*TAREFAS PROPOSTAS*
(1) Segundo o texto sobre as primeiras narrativas trans no Brasil, em que ano foi publicado o livro de João Silvério Trevisan?
(2) Prossiga com o texto sobre as primeiras narrativas trans no Brasil, escrevendo a continuação a partir de sua última frase.

*TEXTO DO EXERCÍCIO*
::::
Primeiras narrativas trans na história do Brasil

Momentos da história do Brasil em que você correria risco de vida se insistisse em errar o gênero de uma pessoa que, hoje, poderíamos chamar de trans.

Às vezes fica a impressão de que a luta LGBTQIA+, e em especial a transvestigênere, começou só muito recentemente aqui no Brasil e por influência estrangeira, mas isso revela apenas o desconhecimento que temos da nossa própria história.

Duas obras incontornáveis para transformarmos essa realidade, obras que não vou me cansar nunca de recomendar, são: "Além do Carnaval: A homossexualidade masculina no Brasil do século XX" (2019), de James N. Green, e "Devassos no Paraíso: A homossexualidade no Brasil, da Colônia à atualidade" (2018), de João Silvério Trevisan.

Ambas trazem no título "homossexualidade", mas é uma compreensão expandida da palavra que elas têm em vista, "homossexual" como um termo guarda-chuva para toda a comunidade LGBTQIA+ (caso de Trevisan) ou para uma específica parte dela (caso de Green, que especificou "homossexualidade masculina" no subtítulo, mas na prática fala também de travestis heterossexuais e não discute a perspectiva de homens trans gueis). Tal uso vem sendo abandonado nos últimos tempos, dados os apagamentos que ele promove (ficam de fora bissexuais, assexuais, pessoas intersexo, pessoas trans e travestis, sem contar as próprias lésbicas, já que "homossexual" é palavra que, no Brasil, remete mais a homem guei do que a mulher sapatão), mas para muita gente, sobretudo militantes de outras gerações, ele ainda segue válido.
::::
*DADOS APRESENTADOS*
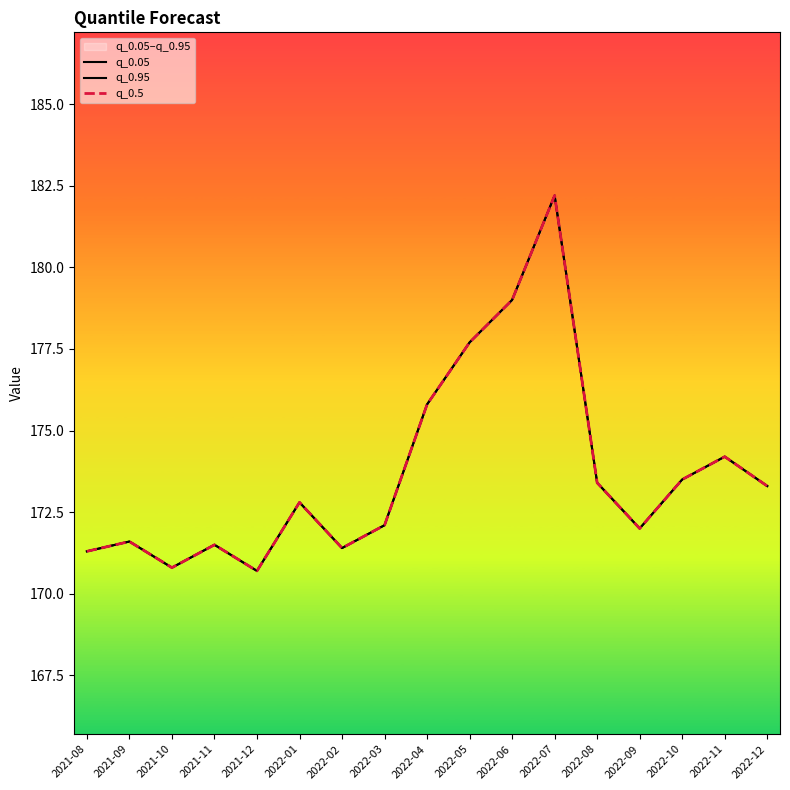

Is this an area chart (filled region under the line)?

No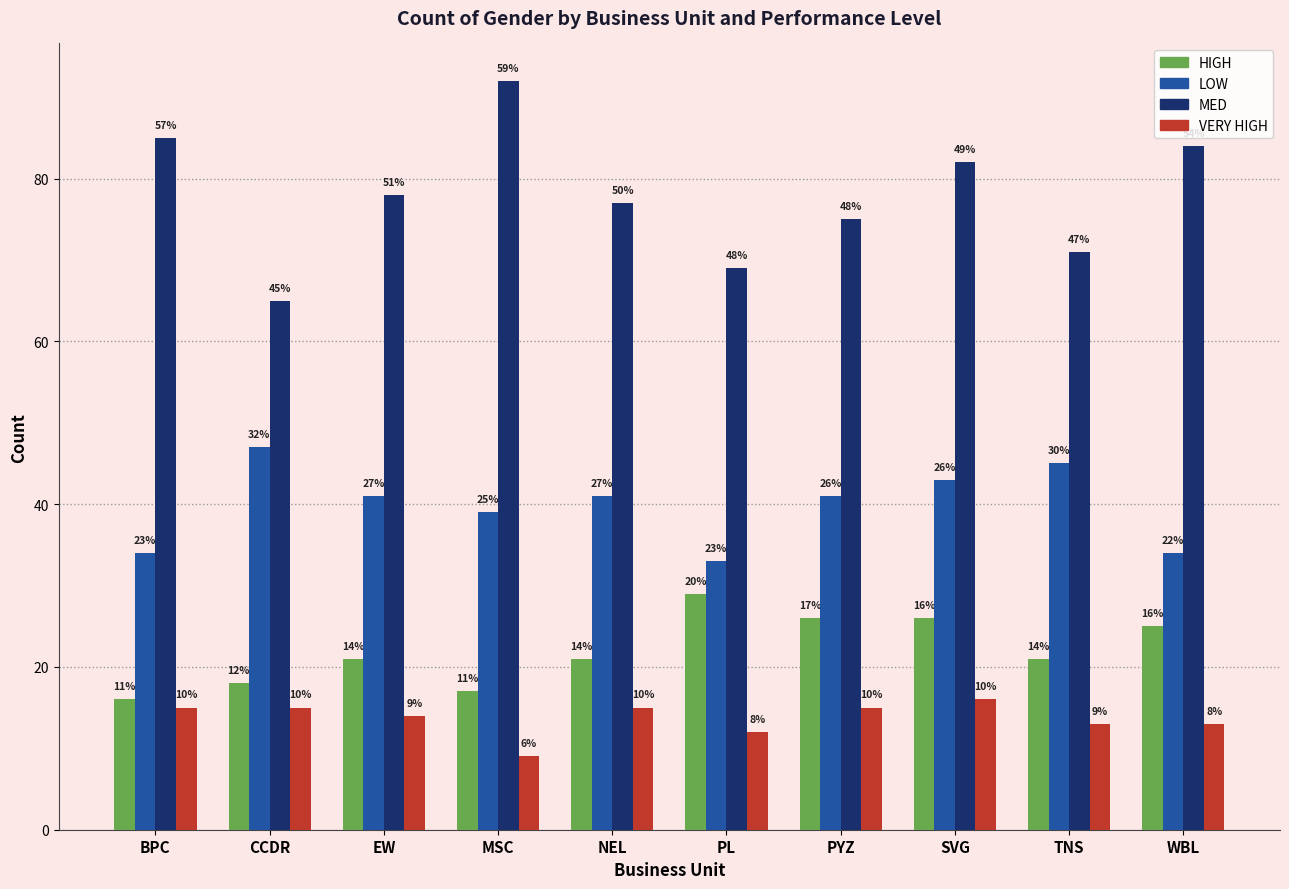

Which series has the widest spread of values?

MED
::::
*RESULTADOS ESPERADOS*
(1) Em 2018.

(2)
Fossem essas obras desimportantes e eu cairia em cima de tal escolha, defensável até uns 10, 15 anos atrás, mas de profundo mau gosto hoje em dia.

No entanto, são obras essenciais, incontornáveis para forjarmos uma nova compreensão da história LGBTQIA+ no país, motivo que me leva a fazer vista grossa à questão.

Tudo isso para falar de um específico ponto do "Devassos no Paraíso", ponto que me fez pensar na possibilidade de as dissidências sexuais e de gênero existentes hoje terem relação com práticas e comportamentos que por aqui imperavam antes da chegada dos invasores europeus. Me refiro ao capítulo 5, "Pareço estar em Sodoma, e pior ainda...", todo ele sobre costumes indígenas relatados por viajantes que viveram os primeiros séculos disso que hoje se conhece como Brasil (a frase utilizada no título foi retirada de uma carta de 1636 do calvinista francês Vicente Soler, morador do Recife durante a colonização holandesa).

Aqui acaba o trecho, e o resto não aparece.